**QUOTED PASSAGE**:
*In this do file we present the econometric models for PR19 final determinations
*This do file has the following stages:
*1.- Data preparation
*2.- Variables generation using codes. Each variable code has a label assigned to it.
*2a.- Dependent variables (costs)
*2b.- Independent variables (cost drivers)
*3.- Structure the dataset in a panel dataset format
*4.- Calculate correlation coefficients and export them into Excel
*5.- Prepare the macros for different regression specifications
*6.- Run regressions and tests
*6a) Pooled OLS
*6b) Random effects
*7.- Export the following results:
*7a) Export a matrix for the coefficients that are used in feeder models 2 and 4.
*7b) Export coefficients, significance levels and statistical tests into Excel
*8.- Add a day and date stamp
*************************************************************************************************************************************************************************************
*========================================================================================
*1.- Data preparation
*========================================================================================
*1a.- Import the master dataset from Excel and assign labels and codes for all variables.
clear
matrix drop _all
set more off
set matsize 800
estimates drop _all
macro drop _all
cd "..."

**GIVEN DATA**:
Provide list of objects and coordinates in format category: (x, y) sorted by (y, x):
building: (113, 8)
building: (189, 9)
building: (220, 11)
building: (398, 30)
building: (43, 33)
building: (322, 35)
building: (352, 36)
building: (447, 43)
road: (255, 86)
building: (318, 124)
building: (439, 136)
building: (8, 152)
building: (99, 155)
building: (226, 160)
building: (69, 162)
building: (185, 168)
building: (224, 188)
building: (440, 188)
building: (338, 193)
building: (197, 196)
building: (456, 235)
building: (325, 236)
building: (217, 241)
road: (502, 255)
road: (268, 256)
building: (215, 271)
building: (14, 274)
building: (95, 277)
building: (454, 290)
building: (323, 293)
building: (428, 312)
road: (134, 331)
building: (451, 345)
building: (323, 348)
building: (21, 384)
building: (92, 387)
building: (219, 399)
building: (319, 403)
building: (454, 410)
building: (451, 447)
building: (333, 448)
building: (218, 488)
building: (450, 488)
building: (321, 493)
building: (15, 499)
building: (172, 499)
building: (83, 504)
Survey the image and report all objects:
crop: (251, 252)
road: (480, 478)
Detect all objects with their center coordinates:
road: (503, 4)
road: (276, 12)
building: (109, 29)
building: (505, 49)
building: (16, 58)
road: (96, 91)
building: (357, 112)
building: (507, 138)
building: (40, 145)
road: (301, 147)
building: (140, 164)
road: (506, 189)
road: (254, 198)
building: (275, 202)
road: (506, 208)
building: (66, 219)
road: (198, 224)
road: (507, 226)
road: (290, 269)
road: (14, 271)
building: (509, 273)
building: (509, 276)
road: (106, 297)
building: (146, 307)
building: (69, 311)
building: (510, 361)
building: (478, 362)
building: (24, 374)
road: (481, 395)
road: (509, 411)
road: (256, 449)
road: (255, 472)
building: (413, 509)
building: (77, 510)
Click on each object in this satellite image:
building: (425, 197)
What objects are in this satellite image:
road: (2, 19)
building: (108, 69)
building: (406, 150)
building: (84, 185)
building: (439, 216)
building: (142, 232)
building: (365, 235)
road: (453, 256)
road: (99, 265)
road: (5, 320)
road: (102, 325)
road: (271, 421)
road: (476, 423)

**JOB**:
Answer these questions about the PR19 do file:
(a) Which two kinds of regression are listed under stage 6?
(b) Which feeder models use the coefficient matrix exported in stage 7a?
(c) What number is matsize set to in the data preparation commands?

**TASK ANSWER**:
(a) Pooled OLS and random effects.
(b) Feeder models 2 and 4.
(c) 800.